Passage provided START

Coming closer to your purpose: what is it that I am trying to make happen?

IF YOU DO NOT KNOW WHAT YOU ARE TRYING TO MAKE HAPPEN, HOW WILL YOU RECOGNIZE OPPORTUNITY?

1. The readings. Class work will be based on the readings.

2. Write some notes, in a style that is comfortable for you, about your own sense of purpose, what it is that you want to contribute. One way to approach this is think back over your work career (and if you wish, more broadly) and write down the things that you have done, accomplished, have been part of, have contributed, that you value, that you think are important. Be as concrete and specific as possible. You will bring this to class, but it is for yourself. You may want to discuss in your first office hours meeting. You may find it helpful to write these notes after you have done the readings/viewing below.

Passage provided END
Extracted information START

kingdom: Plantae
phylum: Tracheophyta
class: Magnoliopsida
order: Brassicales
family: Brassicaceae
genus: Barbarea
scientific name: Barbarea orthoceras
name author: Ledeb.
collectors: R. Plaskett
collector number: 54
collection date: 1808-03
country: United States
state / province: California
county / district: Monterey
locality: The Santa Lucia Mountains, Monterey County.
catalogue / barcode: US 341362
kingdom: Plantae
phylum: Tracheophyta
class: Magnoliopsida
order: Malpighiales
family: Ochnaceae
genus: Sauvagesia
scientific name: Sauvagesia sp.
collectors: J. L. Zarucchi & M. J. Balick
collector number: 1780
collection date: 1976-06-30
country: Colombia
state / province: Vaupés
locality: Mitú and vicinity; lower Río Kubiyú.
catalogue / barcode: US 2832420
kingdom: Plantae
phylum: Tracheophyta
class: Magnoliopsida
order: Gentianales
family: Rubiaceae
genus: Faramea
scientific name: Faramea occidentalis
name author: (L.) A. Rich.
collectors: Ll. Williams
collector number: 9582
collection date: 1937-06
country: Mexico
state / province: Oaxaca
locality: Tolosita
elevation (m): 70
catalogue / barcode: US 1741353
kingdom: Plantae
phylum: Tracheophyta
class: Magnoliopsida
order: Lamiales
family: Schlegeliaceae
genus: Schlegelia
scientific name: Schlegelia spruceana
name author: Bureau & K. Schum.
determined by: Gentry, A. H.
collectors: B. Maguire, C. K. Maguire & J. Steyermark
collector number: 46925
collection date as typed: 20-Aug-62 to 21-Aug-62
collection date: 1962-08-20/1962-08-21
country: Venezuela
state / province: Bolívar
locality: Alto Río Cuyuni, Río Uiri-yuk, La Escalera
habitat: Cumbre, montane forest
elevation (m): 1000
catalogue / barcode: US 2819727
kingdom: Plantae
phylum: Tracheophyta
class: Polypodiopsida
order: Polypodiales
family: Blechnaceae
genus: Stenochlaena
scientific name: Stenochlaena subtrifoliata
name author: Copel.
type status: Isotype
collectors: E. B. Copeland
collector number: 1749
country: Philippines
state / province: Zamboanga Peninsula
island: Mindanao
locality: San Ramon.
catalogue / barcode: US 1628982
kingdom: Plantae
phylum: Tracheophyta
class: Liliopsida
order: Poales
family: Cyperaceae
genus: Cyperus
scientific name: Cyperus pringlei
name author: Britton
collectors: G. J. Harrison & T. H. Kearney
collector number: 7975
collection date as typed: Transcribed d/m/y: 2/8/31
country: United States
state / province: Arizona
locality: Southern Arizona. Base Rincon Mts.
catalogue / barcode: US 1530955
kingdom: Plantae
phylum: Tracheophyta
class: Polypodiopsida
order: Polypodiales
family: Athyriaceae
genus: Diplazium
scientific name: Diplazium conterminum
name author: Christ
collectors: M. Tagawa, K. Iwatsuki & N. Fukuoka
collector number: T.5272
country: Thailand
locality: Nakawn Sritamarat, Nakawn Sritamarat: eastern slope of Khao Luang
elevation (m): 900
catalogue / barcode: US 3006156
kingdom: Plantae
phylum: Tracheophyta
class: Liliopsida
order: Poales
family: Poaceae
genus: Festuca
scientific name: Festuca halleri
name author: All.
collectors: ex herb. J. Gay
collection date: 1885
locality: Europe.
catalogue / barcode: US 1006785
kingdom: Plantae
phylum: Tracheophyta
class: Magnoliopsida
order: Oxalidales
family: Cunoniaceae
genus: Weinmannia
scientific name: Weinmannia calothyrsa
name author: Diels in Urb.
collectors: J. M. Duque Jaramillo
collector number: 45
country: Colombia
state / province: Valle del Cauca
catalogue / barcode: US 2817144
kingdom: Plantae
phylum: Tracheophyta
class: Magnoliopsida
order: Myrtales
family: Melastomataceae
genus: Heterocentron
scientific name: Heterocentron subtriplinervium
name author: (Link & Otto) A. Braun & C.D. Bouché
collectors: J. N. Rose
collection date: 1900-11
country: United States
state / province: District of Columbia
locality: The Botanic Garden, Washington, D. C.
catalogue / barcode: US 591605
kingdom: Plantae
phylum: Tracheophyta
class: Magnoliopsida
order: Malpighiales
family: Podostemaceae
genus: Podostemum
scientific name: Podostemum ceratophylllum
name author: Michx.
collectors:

Extracted information END

■ **What you should do**:
Answer these questions using the class assignment text above.
1. What will class work be based on?
2. What should the notes be about?
3. Who are the notes for, even though you bring them to class?

■ **Reply**:
1. The readings.
2. Your own sense of purpose, what it is that you want to contribute.
3. Yourself.